Whether Glock used the skill and learning required of his professional specialty is precisely the issue in the present case, as opposed to any dispute concerning what he did or did not do. Whether the treatment prescribed by Glock exhibited want of the reasonable skill ordinarily possessed by like specialists was the essential question and was a question requiring expert assessment. Therefore, the trial court judge properly concluded that since the opinions of the medical experts were not in conflict, there were no material issues for appropriate resolution by a jury. Cf. Shirey v. Schlemmer (1967) 249 Ind. 1, 230 N.E.2d 534.
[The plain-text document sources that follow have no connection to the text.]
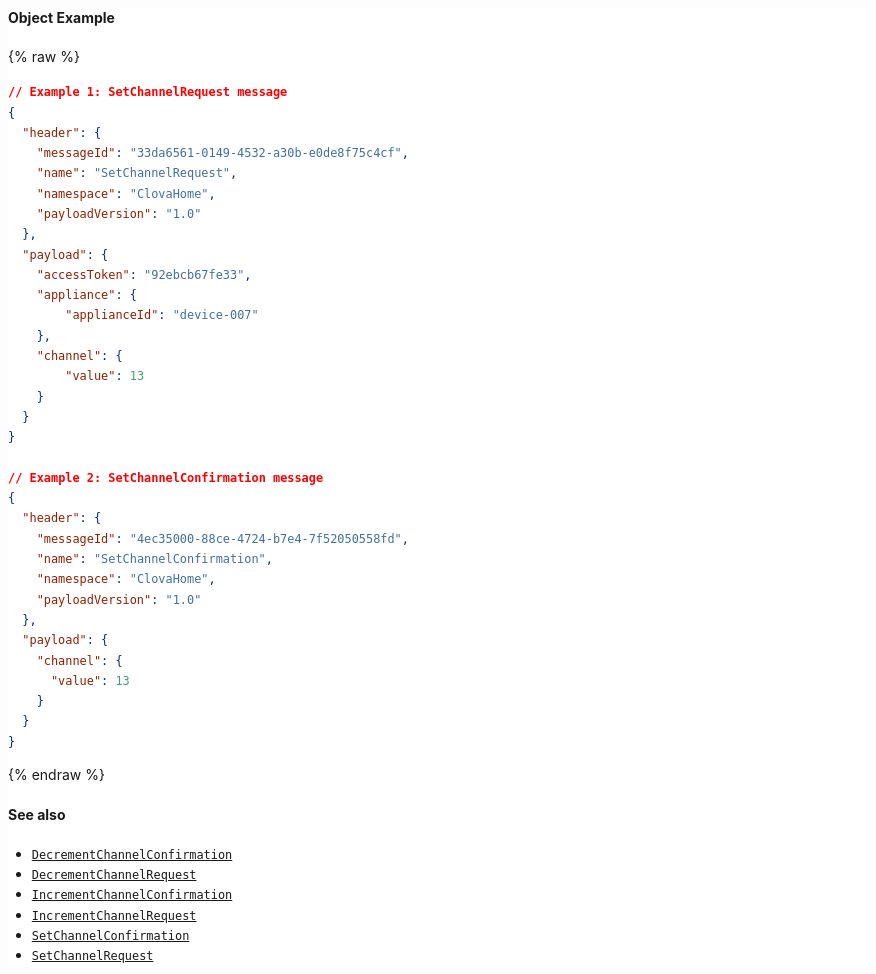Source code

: #### Object Example
{% raw %}

```json
// Example 1: SetChannelRequest message
{
  "header": {
    "messageId": "33da6561-0149-4532-a30b-e0de8f75c4cf",
    "name": "SetChannelRequest",
    "namespace": "ClovaHome",
    "payloadVersion": "1.0"
  },
  "payload": {
    "accessToken": "92ebcb67fe33",
    "appliance": {
        "applianceId": "device-007"
    },
    "channel": {
        "value": 13
    }
  }
}

// Example 2: SetChannelConfirmation message
{
  "header": {
    "messageId": "4ec35000-88ce-4724-b7e4-7f52050558fd",
    "name": "SetChannelConfirmation",
    "namespace": "ClovaHome",
    "payloadVersion": "1.0"
  },
  "payload": {
    "channel": {
      "value": 13
    }
  }
}
```

{% endraw %}

#### See also
* [`DecrementChannelConfirmation`](/CEK/References/ClovaHomeInterface/Control_Interfaces.md#DecrementChannelConfirmation)
* [`DecrementChannelRequest`](/CEK/References/ClovaHomeInterface/Control_Interfaces.md#DecrementChannelRequest)
* [`IncrementChannelConfirmation`](/CEK/References/ClovaHomeInterface/Control_Interfaces.md#IncrementChannelConfirmation)
* [`IncrementChannelRequest`](/CEK/References/ClovaHomeInterface/Control_Interfaces.md#IncrementChannelRequest)
* [`SetChannelConfirmation`](/CEK/References/ClovaHomeInterface/Control_Interfaces.md#SetChannelConfirmation)
* [`SetChannelRequest`](/CEK/References/ClovaHomeInterface/Control_Interfaces.md#SetChannelRequest)

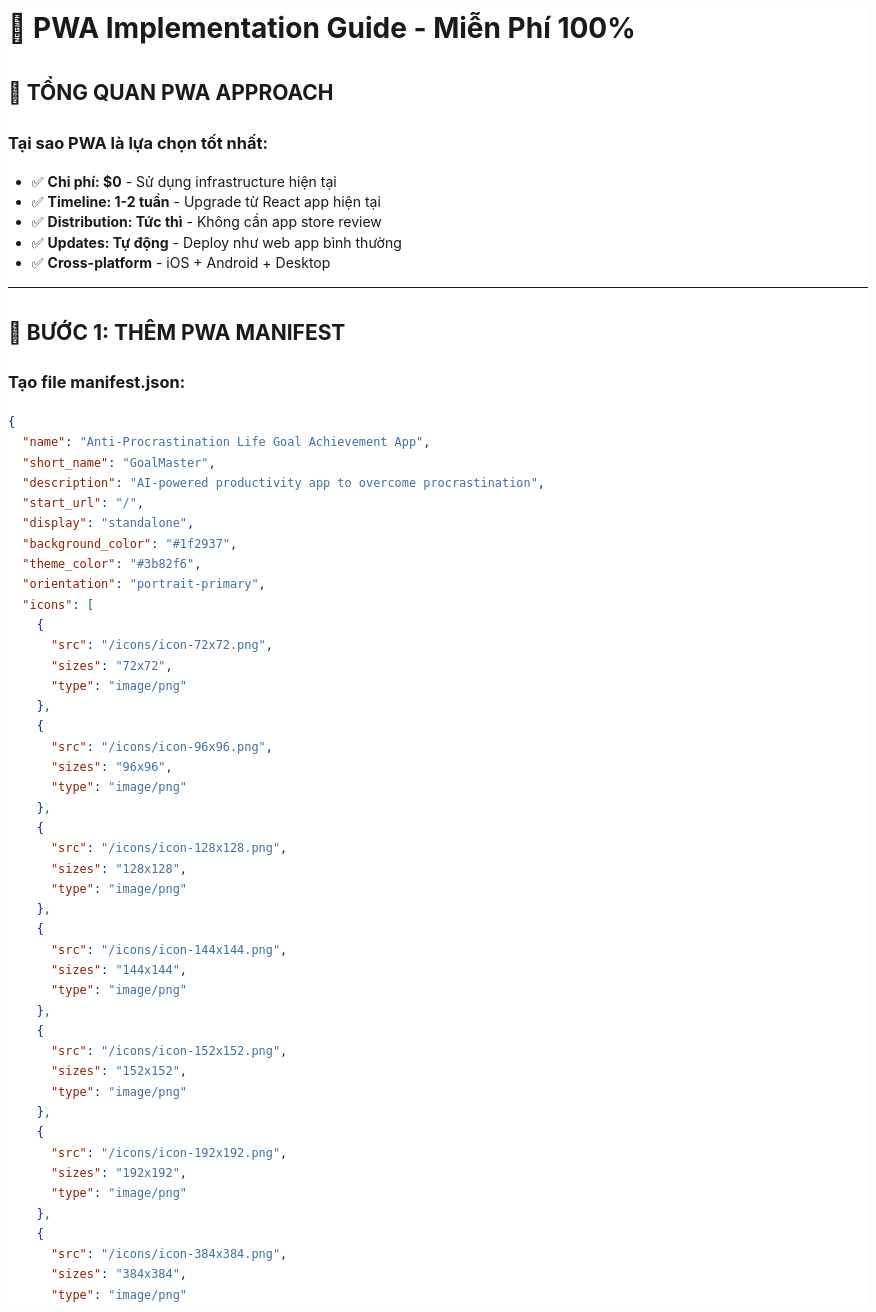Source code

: # 📱 PWA Implementation Guide - Miễn Phí 100%

## 🎯 **TỔNG QUAN PWA APPROACH**

### **Tại sao PWA là lựa chọn tốt nhất:**
- ✅ **Chi phí: $0** - Sử dụng infrastructure hiện tại
- ✅ **Timeline: 1-2 tuần** - Upgrade từ React app hiện tại  
- ✅ **Distribution: Tức thì** - Không cần app store review
- ✅ **Updates: Tự động** - Deploy như web app bình thường
- ✅ **Cross-platform** - iOS + Android + Desktop

---

## 🚀 **BƯỚC 1: THÊM PWA MANIFEST**

### **Tạo file manifest.json:**
```json
{
  "name": "Anti-Procrastination Life Goal Achievement App",
  "short_name": "GoalMaster",
  "description": "AI-powered productivity app to overcome procrastination",
  "start_url": "/",
  "display": "standalone",
  "background_color": "#1f2937",
  "theme_color": "#3b82f6",
  "orientation": "portrait-primary",
  "icons": [
    {
      "src": "/icons/icon-72x72.png",
      "sizes": "72x72",
      "type": "image/png"
    },
    {
      "src": "/icons/icon-96x96.png", 
      "sizes": "96x96",
      "type": "image/png"
    },
    {
      "src": "/icons/icon-128x128.png",
      "sizes": "128x128", 
      "type": "image/png"
    },
    {
      "src": "/icons/icon-144x144.png",
      "sizes": "144x144",
      "type": "image/png"
    },
    {
      "src": "/icons/icon-152x152.png",
      "sizes": "152x152",
      "type": "image/png"
    },
    {
      "src": "/icons/icon-192x192.png",
      "sizes": "192x192",
      "type": "image/png"
    },
    {
      "src": "/icons/icon-384x384.png",
      "sizes": "384x384",
      "type": "image/png"
```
Although Bassett was under no obligation to present evidence sufficient to establish her claim, she was obliged to put forth sufficient basis upon which the court might find existence of a genuine triable issue. Pan American Airways, Inc. v. Local Readers Service, Inc. (1968) 143 Ind. App. 370, 240 N.E.2d 552, 556.
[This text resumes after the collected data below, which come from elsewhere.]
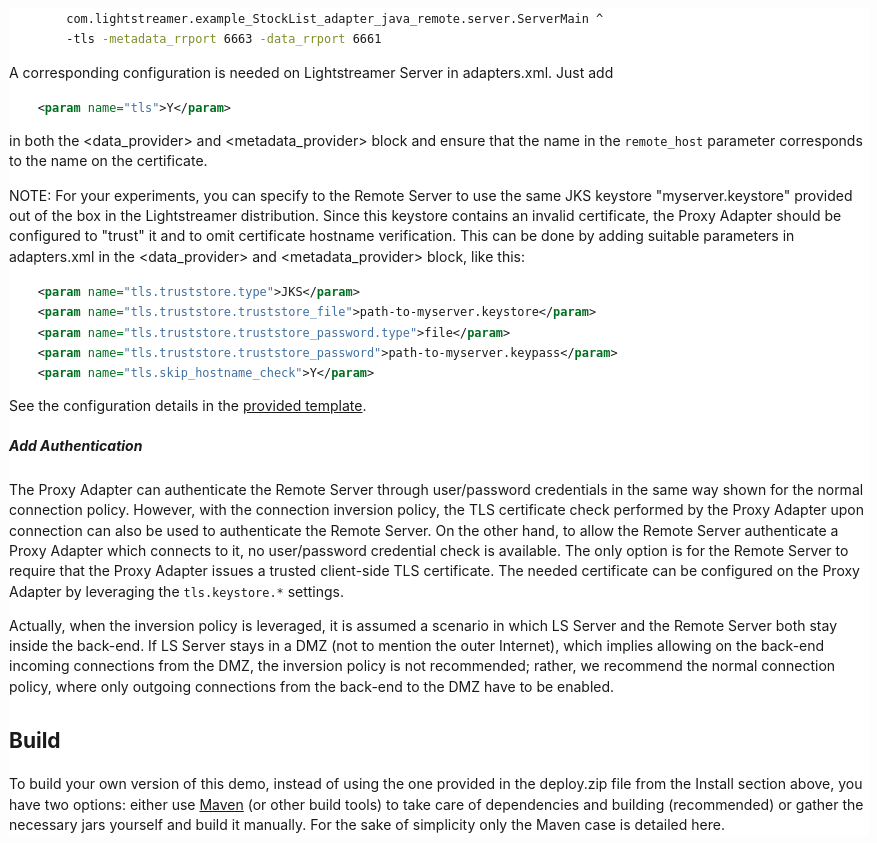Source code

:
 ```sh
        com.lightstreamer.example_StockList_adapter_java_remote.server.ServerMain ^
        -tls -metadata_rrport 6663 -data_rrport 6661
```

A corresponding configuration is needed on Lightstreamer Server in adapters.xml. Just add
```xml
    <param name="tls">Y</param>
```
in both the <data_provider> and <metadata_provider> block and ensure that the name in the `remote_host` parameter corresponds to the name on the certificate.

NOTE: For your experiments, you can specify to the Remote Server to use the same JKS keystore "myserver.keystore" provided out of the box in the Lightstreamer distribution.
Since this keystore contains an invalid certificate, the Proxy Adapter should be configured to "trust" it and to omit certificate hostname verification.
This can be done by adding suitable parameters in adapters.xml in the <data_provider> and <metadata_provider> block, like this:
```xml
    <param name="tls.truststore.type">JKS</param>
    <param name="tls.truststore.truststore_file">path-to-myserver.keystore</param>
    <param name="tls.truststore.truststore_password.type">file</param>
    <param name="tls.truststore.truststore_password">path-to-myserver.keypass</param>
    <param name="tls.skip_hostname_check">Y</param>
```
See the configuration details in the [provided template](https://lightstreamer.com/docs/ls-server/latest/remote_adapter_robust_conf_template/adapters.xml).

##### Add Authentication

The Proxy Adapter can authenticate the Remote Server through user/password credentials in the same way shown for the normal connection policy.
However, with the connection inversion policy, the TLS certificate check performed by the Proxy Adapter upon connection can also be used to authenticate the Remote Server.
On the other hand, to allow the Remote Server authenticate a Proxy Adapter which connects to it, no user/password credential check is available.
The only option is for the Remote Server to require that the Proxy Adapter issues a trusted client-side TLS certificate. The needed certificate can be configured on the Proxy Adapter by leveraging the `tls.keystore.*` settings.

Actually, when the inversion policy is leveraged, it is assumed a scenario in which LS Server and the Remote Server both stay inside the back-end.
If LS Server stays in a DMZ (not to mention the outer Internet), which implies allowing on the back-end incoming connections from the DMZ, the inversion policy is not recommended;
rather, we recommend the normal connection policy, where only outgoing connections from the back-end to the DMZ have to be enabled.

## Build

To build your own version of this demo, instead of using the one provided in the deploy.zip file from the Install section above, you have two options:
either use [Maven](https://maven.apache.org/) (or other build tools) to take care of dependencies and building (recommended) or gather the necessary jars yourself and build it manually.
For the sake of simplicity only the Maven case is detailed here.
In this respect, we again emphasize that the substantive law requires expert opinion as to the existence and scope of the standard of care which is imposed upon medical specialists and as to whether particular acts or omissions measure up to that standard of care.

This is not to say that the ultimate issue for resolution, i.e., negligence, rests within the exclusive domain of expert witnesses. It is only to say that before the trier of fact may confront the factual question the issue must be presented and placed in controversy by reference to expert opinion.
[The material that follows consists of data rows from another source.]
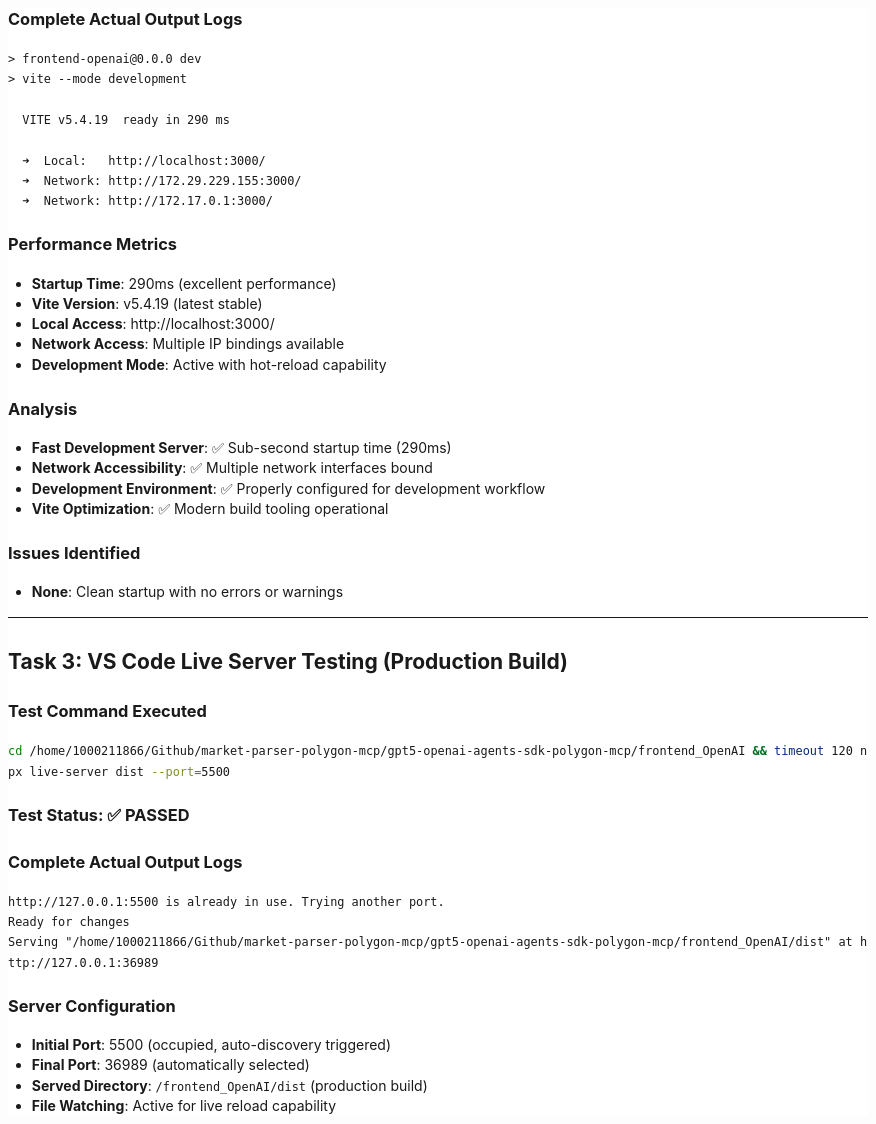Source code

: ### Complete Actual Output Logs
```
> frontend-openai@0.0.0 dev
> vite --mode development

  VITE v5.4.19  ready in 290 ms

  ➜  Local:   http://localhost:3000/
  ➜  Network: http://172.29.229.155:3000/
  ➜  Network: http://172.17.0.1:3000/
```

### Performance Metrics
- **Startup Time**: 290ms (excellent performance)
- **Vite Version**: v5.4.19 (latest stable)
- **Local Access**: http://localhost:3000/
- **Network Access**: Multiple IP bindings available
- **Development Mode**: Active with hot-reload capability

### Analysis
- **Fast Development Server**: ✅ Sub-second startup time (290ms)
- **Network Accessibility**: ✅ Multiple network interfaces bound
- **Development Environment**: ✅ Properly configured for development workflow
- **Vite Optimization**: ✅ Modern build tooling operational

### Issues Identified
- **None**: Clean startup with no errors or warnings

---

## Task 3: VS Code Live Server Testing (Production Build)

### Test Command Executed
```bash
cd /home/1000211866/Github/market-parser-polygon-mcp/gpt5-openai-agents-sdk-polygon-mcp/frontend_OpenAI && timeout 120 npx live-server dist --port=5500
```

### Test Status: ✅ PASSED

### Complete Actual Output Logs
```
http://127.0.0.1:5500 is already in use. Trying another port.
Ready for changes
Serving "/home/1000211866/Github/market-parser-polygon-mcp/gpt5-openai-agents-sdk-polygon-mcp/frontend_OpenAI/dist" at http://127.0.0.1:36989
```

### Server Configuration
- **Initial Port**: 5500 (occupied, auto-discovery triggered)
- **Final Port**: 36989 (automatically selected)
- **Served Directory**: `/frontend_OpenAI/dist` (production build)
- **File Watching**: Active for live reload capability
In light of the uncontroverted medical opinion concerning the reasonableness of Glock's choice of treatment, Bassett failed to present sufficient basis upon which we might find that the court committed reversible error.

Judgment affirmed.

HOFFMAN, J., (participating by designation) and BUCHANAN, J., concur.

NOTES

[1] Spondylolisthesis is a slippage of the vertebrae which usually, but not always, is associated with spondylosis. Spondylosis is a defect, crack or chip in the pars interarticularis (the posterior or arch of the spinal vertebra) which allows the bony vertebrae to slide forward. See Stedman's Medical Dictionary (4th ed. 1976).

[2] Because a summary judgment is not a trial incorporating decisions as to conflicting facts, credibility of witnesses or the weight of evidence, findings of facts by the court are inappropriate. See Sekerez v. Lake County Board of Commissioners (3d Dist. 1976) Ind. App., 358 N.E.2d 140, 144.

[3] The "locality" rule, particularly as phrased in terms of the "same locality", has been subjected to recent criticism. See Hirschberg v. New York, 398 N.Y.S.2d 470 (N.Y. Ct. of Cl. 1977) 23 Vand.L.R. 729.